SUPPLIED DATA: Begin
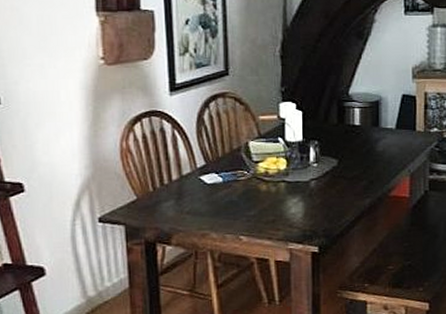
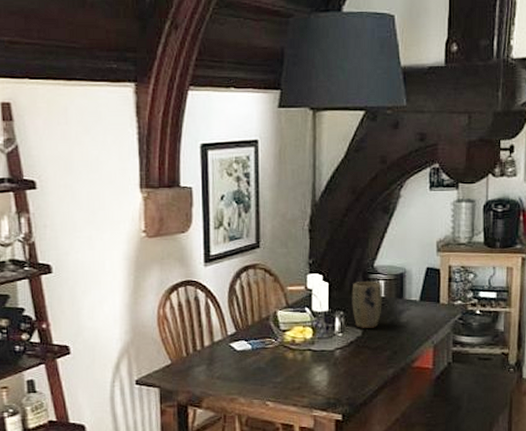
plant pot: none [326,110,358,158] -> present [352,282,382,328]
SUPPLIED DATA: End
SUPPLIED DATA: Begin
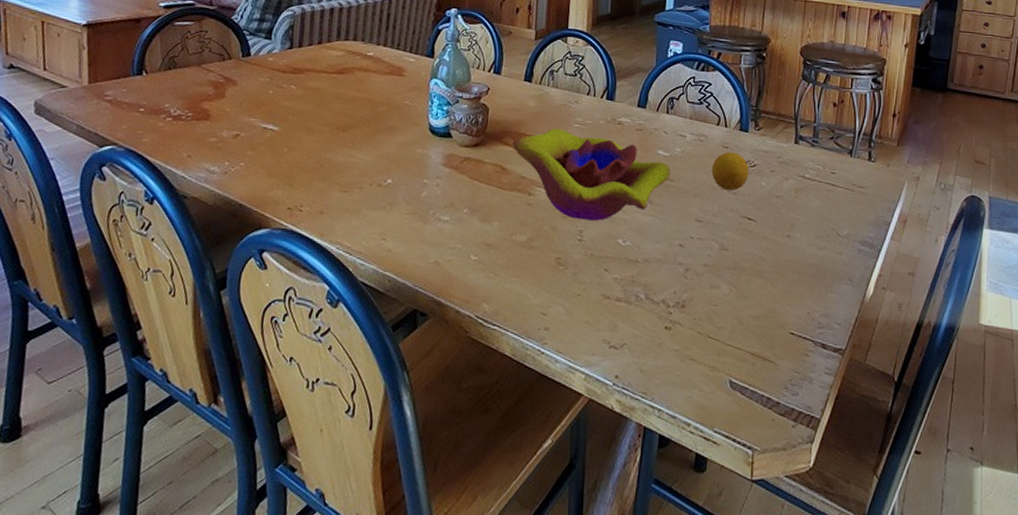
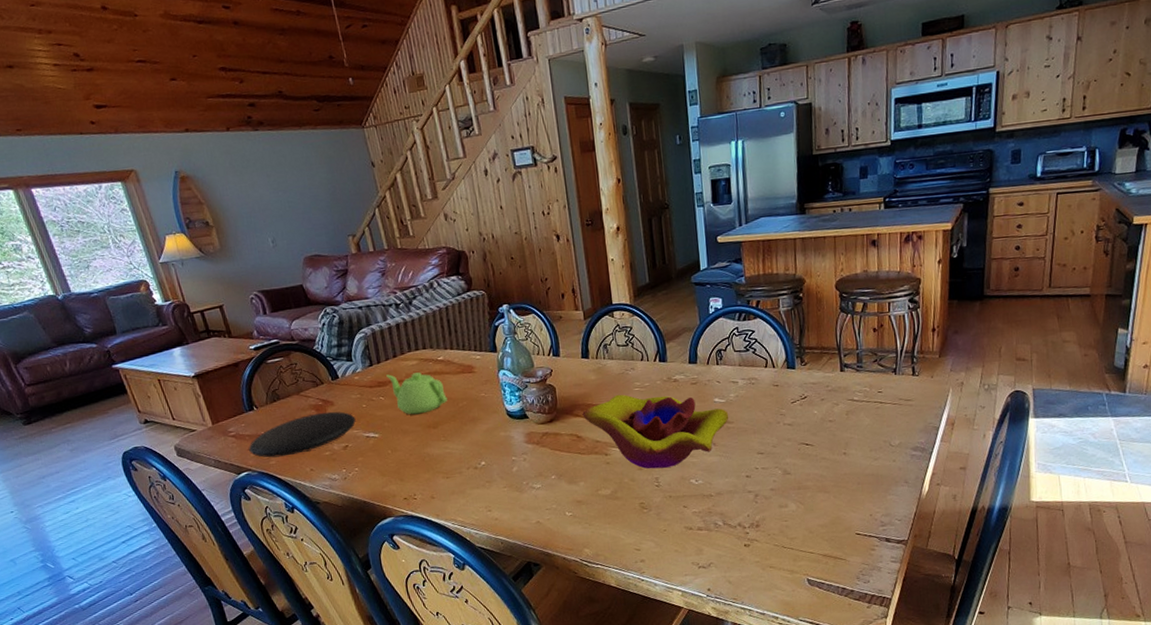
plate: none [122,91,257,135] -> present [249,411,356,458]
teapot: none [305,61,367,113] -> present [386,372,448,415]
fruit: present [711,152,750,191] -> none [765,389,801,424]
SUPPLIED DATA: End
SUPPLIED DATA: Begin
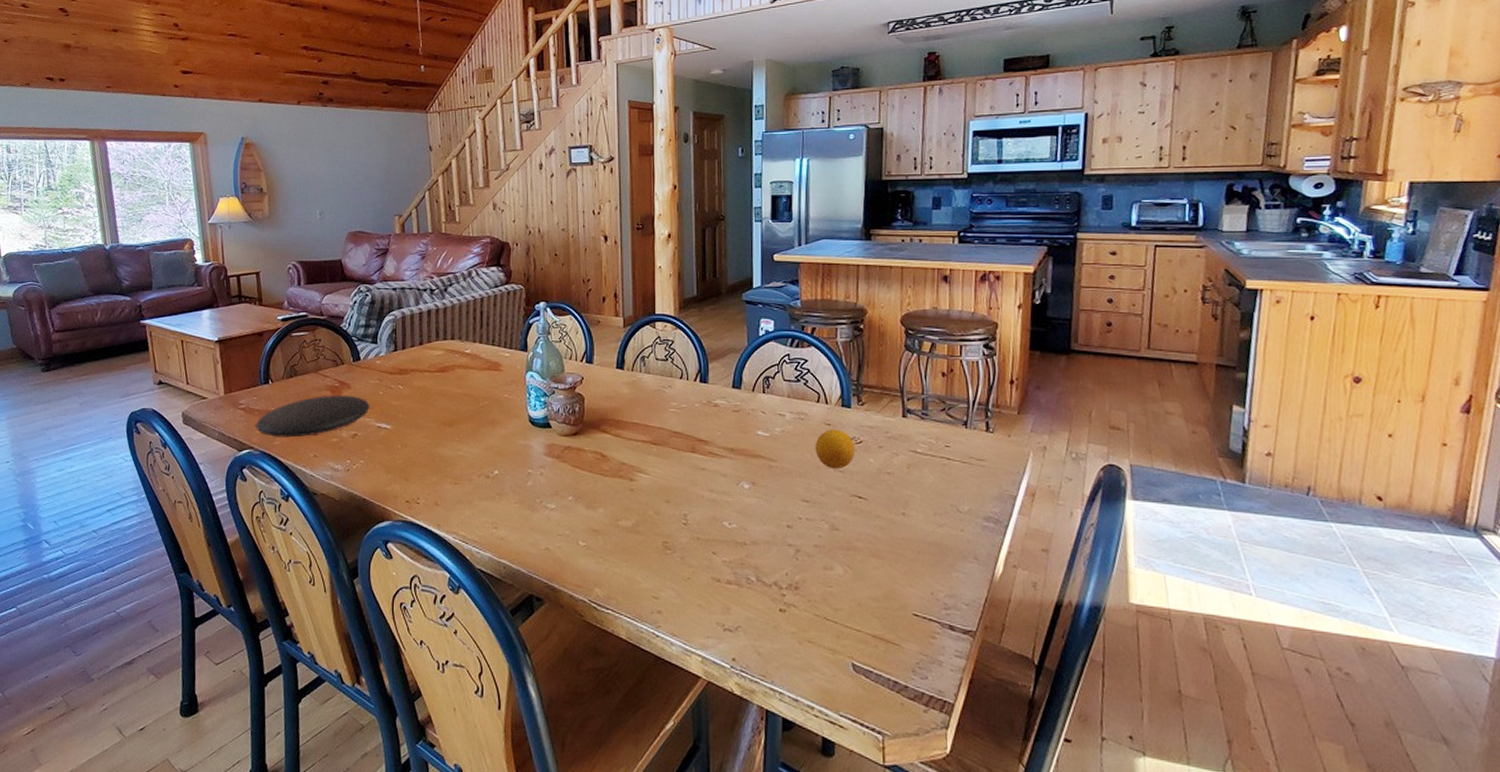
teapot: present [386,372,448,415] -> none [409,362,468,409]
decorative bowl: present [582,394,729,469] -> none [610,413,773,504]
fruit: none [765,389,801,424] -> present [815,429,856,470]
SUPPLIED DATA: End
WORK TO BE COMPLETED
From the material above, copy exactly the lines between the line holding "plate: none [122,91,257,135]" and the line holding "fruit: present [711,152,750,191]", inclusive, and only those.

EXPECTED ANSWER
plate: none [122,91,257,135] -> present [249,411,356,458]
teapot: none [305,61,367,113] -> present [386,372,448,415]
fruit: present [711,152,750,191] -> none [765,389,801,424]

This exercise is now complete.